* _EXERCISE_:
Nothing belongs in the answer except the lines of the material that include "Shelvin".

____

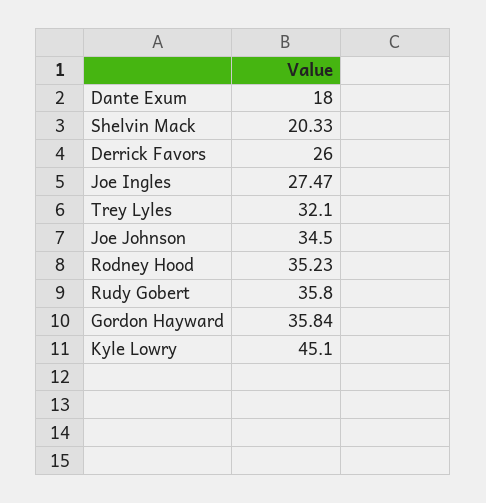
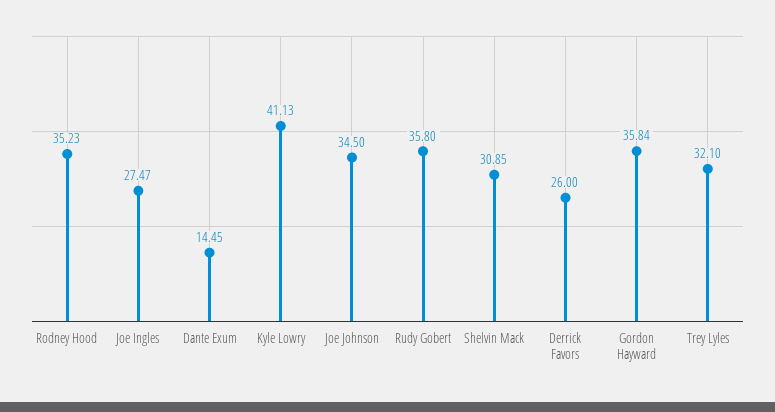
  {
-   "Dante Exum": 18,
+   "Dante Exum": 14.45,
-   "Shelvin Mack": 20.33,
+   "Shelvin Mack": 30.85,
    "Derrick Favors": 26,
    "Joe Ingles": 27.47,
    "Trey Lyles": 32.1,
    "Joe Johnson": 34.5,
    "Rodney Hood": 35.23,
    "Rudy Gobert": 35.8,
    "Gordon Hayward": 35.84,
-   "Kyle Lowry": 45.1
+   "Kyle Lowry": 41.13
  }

____

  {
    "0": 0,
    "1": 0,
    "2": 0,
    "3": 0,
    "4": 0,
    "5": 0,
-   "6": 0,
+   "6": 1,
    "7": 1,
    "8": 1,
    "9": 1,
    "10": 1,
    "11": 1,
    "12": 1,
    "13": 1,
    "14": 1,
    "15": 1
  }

____

* _EXPECTED OUTPUT_:
-   "Shelvin Mack": 20.33,
+   "Shelvin Mack": 30.85,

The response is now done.